ピットインを行なう7号車 トヨタ TS050 HYBRID(マイク・コンウェイ/小林可夢偉/ステファン・サラザン組)。このピットインが最後のピットインとなった

 これでトヨタの期待は、2位に繰り上がった9号車 トヨタTS050 HYBRID(ニコラス・ラピエール/ホセ・マリア・ロペス/国本雄資組)に集まることになった。チームから追い上げを開始しろという指示を受けたニコラス・ラピエール選手がトップになった1号車 ポルシェ 919 Hybrid(ニール・ジャニ/アンドレ・ロッテラー/ニック・タンディ組)を追い上げるべく飛ばし始めるが、1コーナーで他車と接触し、リアを大破してしまう。それでもピットに戻るべく、こちらもEVモードを使うものの、リアタイヤが完全にホイールだけになってしまうなどの痛々しい状態で、結局ピットにたどり着くことができるリタイヤとなってしまった。

相次ぐトラブルで心配そうにモニターを見るTOYOTA GAZOO Racing首脳陣
公式映像のインタビューに答えるチームマネージャ ロブ・レウペン氏
9号車 トヨタTS050 HYBRID(ニコラス・ラピエール/ホセ・マリア・ロペス/国本雄資組)は、結局ピットに帰ってくることができずリタイヤとなった

ノーミスの1号車 ポルシェ 919 Hybridがトップを快走、総合2位/3位はLMP2クラス

夜明けを迎えたサルト・サーキット

 ポルシェ陣営も2号車 ポルシェ 919 Hybrid(ティモ・ベルンハルト/アール・バンバー/ブレンダン・ハートレー組)がアクセルのトラブルを起こし、長時間ピットで過ごすことになり、トップから20周近い遅れとなってしまったが、1号車 ポルシェ 919 Hybridは快調そのもので、ノートラブルのため2位に12周以上を引き離す独走状態になっている。すでにクルージングに入っており、飛ばす必要もないので、今後トラブルさえ起きなければ優勝は確実な情勢だ。

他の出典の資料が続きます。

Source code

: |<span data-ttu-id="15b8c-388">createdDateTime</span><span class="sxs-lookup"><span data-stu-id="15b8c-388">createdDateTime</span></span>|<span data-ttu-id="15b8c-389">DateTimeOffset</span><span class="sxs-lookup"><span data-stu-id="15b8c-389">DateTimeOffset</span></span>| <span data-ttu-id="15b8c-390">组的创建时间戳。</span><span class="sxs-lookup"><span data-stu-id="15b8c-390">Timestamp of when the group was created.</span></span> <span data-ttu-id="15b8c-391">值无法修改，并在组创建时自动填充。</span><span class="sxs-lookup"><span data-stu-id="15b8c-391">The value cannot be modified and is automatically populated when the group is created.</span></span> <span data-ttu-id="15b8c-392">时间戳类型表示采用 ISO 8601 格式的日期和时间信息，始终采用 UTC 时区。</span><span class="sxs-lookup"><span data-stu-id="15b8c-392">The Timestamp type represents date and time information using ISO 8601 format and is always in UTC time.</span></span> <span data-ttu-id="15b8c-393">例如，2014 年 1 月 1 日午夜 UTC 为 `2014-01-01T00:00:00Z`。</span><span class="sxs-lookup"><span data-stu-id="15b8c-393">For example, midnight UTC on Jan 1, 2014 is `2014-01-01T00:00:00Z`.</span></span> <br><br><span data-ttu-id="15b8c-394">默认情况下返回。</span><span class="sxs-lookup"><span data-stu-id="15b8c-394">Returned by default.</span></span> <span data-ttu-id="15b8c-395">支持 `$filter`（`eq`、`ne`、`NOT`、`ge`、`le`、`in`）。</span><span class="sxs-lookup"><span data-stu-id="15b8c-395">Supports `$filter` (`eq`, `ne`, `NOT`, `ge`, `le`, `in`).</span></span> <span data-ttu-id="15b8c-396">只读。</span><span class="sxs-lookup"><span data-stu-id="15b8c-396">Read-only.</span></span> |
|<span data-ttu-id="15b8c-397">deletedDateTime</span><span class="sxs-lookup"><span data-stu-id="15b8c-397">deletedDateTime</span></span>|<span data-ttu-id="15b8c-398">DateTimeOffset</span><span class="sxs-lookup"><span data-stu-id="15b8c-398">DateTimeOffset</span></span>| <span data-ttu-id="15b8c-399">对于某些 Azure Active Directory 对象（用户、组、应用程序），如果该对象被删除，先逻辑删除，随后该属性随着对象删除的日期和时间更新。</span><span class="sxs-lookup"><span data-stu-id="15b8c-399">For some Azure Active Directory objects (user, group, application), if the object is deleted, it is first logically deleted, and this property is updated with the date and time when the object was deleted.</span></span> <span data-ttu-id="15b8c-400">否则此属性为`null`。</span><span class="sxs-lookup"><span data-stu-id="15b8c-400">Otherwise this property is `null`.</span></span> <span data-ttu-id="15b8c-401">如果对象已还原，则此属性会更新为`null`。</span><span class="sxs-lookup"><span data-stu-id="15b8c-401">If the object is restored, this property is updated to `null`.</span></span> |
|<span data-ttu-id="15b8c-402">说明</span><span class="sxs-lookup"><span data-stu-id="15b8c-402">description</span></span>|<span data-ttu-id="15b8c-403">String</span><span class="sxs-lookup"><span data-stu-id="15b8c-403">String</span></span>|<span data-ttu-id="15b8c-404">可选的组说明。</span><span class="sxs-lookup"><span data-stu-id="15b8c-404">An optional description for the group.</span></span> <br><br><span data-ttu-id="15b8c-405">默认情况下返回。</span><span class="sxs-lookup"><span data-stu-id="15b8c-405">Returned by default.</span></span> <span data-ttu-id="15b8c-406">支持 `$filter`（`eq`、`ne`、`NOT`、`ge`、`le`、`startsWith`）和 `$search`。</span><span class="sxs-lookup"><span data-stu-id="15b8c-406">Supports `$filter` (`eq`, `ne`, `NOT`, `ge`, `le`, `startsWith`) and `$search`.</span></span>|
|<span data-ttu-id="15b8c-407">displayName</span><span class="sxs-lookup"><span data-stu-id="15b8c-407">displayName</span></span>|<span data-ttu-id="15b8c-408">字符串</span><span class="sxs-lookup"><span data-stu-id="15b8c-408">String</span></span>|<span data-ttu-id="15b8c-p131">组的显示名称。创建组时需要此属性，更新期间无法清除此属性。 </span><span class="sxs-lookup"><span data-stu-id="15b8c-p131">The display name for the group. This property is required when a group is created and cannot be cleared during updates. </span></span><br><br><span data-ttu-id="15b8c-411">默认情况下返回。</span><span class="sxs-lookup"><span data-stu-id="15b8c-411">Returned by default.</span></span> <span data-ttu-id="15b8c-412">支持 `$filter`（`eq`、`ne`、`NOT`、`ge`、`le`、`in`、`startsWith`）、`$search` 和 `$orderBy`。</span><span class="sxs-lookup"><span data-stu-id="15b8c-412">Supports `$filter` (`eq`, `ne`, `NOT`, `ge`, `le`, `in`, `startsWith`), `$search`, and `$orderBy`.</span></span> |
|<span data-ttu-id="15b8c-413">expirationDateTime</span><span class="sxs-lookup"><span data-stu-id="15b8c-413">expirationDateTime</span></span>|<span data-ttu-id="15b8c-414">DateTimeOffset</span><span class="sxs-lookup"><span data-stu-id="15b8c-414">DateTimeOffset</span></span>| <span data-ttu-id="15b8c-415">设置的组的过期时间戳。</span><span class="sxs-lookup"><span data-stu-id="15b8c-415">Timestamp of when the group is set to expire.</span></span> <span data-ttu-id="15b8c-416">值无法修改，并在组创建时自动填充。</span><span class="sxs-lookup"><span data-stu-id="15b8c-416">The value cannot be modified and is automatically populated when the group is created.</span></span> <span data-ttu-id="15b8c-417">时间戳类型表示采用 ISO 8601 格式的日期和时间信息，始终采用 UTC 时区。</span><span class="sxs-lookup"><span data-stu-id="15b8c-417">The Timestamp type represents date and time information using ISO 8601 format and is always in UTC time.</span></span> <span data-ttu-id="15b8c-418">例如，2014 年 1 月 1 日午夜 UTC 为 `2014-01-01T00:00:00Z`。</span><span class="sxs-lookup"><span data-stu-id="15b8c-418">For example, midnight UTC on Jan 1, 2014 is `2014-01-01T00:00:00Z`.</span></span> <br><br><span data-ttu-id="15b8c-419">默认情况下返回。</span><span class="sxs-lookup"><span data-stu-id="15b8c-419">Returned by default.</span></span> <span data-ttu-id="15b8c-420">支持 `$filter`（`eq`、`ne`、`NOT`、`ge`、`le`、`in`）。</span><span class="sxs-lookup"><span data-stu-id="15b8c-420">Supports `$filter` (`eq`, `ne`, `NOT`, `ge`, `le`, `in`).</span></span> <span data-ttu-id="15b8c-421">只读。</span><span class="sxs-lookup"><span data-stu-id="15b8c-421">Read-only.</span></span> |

 トヨタ3台、ポルシェの1台のLMP1がリタイヤないしは大幅な周回遅れになってしまったことを受けて総合2位に上がったのは、LMP2のトップとなるジャッキー・チェン・DC・レーシングの38号車 オレカ07・ギブソン(ホー・ピン・タン/トーマス・ルーレント/オリバー・ジャービス組)で1号車から12周遅れ。

 3位も同じくLMP2の13号車レベリオンチームのオレカ07・ギブソン(ネルソン・ピケJr/デビッド・ハイネンマイヤー・ハンソン/マティアス・ビッケ組)となっており、それを2号車 ポルシェ、8号車 トヨタが追い上げている状況。ただし、2号車ポルシェでも、38号車 オレカ07・ギブソンまで6周遅れで、ゴールまでに取り返せるかどうかは微妙な状況だ。

 なお、GTE-Proは91号車 ポルシェ 911 RSR(リチャード・リエツ/フレデリック・マコビッキー/パトリック・ピレー組)で、GTE-Proは上位5台が同一周回と依然として大混戦だ。GTE-Amは84号車 フェラーリ488GTE(ロバート・スミス/ウィル・スティーブンス/ドライス・ヴァンソール組)が依然としてトップを走行中だ。